Complete retrieval of attosecond photoelectron dynamics from partially-coherent states in entangled photoemission

TL;DR

This paper presents a method to fully retrieve electron-ion entangled photoemission dynamics from photoelectron spectral data alone, enabling insights into decoherence and entanglement at attosecond timescales.

Contribution

The authors develop an energy-time analysis of the photoelectron's reduced density matrix that allows complete retrieval of photoemission dynamics without ion information.

Findings

Method successfully retrieves dynamics from spectral measurements.

Applicable to experimental schemes measuring reduced density matrices.

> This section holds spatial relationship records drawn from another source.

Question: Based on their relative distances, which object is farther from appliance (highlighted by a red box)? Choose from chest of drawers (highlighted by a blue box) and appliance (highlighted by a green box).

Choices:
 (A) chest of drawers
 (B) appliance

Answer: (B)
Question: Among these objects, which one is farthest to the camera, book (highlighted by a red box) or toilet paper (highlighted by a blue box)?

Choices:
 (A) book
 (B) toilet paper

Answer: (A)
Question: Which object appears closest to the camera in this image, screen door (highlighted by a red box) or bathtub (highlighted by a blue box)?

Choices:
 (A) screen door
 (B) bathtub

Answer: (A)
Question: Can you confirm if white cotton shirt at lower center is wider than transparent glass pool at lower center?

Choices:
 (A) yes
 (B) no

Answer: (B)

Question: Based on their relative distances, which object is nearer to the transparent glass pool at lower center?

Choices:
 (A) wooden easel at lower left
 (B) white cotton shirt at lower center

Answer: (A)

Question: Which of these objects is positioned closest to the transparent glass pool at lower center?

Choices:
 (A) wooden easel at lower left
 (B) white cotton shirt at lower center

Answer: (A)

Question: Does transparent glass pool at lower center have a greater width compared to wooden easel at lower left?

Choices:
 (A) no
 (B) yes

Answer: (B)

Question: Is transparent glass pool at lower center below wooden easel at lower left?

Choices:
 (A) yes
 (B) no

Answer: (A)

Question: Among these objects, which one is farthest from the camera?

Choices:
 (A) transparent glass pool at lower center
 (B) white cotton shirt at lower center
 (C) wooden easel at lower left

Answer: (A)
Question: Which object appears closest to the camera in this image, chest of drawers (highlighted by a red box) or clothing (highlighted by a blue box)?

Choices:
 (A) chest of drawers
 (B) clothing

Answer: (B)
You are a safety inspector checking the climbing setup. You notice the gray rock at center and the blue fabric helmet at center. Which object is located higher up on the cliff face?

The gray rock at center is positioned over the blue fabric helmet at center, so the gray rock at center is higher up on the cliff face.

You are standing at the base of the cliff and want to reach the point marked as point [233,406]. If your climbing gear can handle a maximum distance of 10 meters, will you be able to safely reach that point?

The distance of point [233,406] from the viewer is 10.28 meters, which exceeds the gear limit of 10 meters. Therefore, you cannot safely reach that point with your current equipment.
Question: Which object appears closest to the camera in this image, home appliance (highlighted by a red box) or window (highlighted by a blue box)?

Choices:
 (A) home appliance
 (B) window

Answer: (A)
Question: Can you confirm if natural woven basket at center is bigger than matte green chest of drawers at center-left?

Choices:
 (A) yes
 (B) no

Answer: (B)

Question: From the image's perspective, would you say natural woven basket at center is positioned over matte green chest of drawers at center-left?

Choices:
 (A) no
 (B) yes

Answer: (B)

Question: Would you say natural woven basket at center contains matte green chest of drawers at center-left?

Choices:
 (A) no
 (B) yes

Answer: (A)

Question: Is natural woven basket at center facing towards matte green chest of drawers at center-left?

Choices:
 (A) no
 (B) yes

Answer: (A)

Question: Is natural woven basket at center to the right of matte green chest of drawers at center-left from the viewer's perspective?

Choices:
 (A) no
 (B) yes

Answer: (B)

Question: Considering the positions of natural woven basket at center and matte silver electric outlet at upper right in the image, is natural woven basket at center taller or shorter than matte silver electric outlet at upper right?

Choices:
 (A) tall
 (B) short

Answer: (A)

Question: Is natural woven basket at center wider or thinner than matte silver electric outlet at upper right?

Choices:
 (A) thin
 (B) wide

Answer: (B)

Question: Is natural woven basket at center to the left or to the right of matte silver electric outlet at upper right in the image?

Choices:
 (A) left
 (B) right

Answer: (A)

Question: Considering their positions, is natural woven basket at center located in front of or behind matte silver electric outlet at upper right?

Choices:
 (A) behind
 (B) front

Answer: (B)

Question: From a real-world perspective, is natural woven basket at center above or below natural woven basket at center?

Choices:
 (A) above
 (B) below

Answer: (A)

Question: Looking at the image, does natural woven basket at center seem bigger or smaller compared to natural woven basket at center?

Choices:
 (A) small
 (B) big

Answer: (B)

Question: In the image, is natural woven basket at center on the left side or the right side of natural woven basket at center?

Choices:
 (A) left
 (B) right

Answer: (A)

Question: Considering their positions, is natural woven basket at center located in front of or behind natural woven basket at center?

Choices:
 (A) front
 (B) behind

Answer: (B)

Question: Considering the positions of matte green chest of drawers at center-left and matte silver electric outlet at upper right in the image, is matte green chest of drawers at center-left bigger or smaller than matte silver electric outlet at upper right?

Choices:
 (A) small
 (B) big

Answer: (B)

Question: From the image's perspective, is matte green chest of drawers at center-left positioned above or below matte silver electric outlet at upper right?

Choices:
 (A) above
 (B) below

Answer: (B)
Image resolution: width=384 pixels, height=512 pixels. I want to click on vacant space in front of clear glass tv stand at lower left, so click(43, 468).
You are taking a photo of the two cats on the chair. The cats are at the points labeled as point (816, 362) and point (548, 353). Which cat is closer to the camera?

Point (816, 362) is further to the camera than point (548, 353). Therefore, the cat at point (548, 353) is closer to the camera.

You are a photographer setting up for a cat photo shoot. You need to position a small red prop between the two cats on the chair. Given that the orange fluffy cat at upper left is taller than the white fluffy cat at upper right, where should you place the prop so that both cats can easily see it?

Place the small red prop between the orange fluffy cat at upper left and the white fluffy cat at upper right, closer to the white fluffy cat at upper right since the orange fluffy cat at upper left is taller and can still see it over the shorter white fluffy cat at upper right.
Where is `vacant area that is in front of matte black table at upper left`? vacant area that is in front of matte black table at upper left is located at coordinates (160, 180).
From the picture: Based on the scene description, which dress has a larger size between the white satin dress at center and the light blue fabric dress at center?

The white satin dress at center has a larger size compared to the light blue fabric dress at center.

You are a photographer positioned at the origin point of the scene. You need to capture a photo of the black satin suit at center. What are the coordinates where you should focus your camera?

Enables study of decoherence and entanglement at attosecond scale.

Abstract

We show that the complete photoemission dynamics in situations of electron-ion entanglement can be retrieved from photoelectron spectral measurements without information on the ion. To this end, we develop an energy-time analysis of the photoelectron's reduced density matrix based on first principles. We test and assess our approach with numerical simulations on a low dimensional model molecule in interaction with broadband composite pulses occulting the vibrational resolution. Our method is directly applicable to recent experimental schemes measuring the photoelectron reduced density matrices in atomic and molecular photoemission. Therefore, it opens a new window on the dynamics of decoherence and entanglement at the attosecond timescale.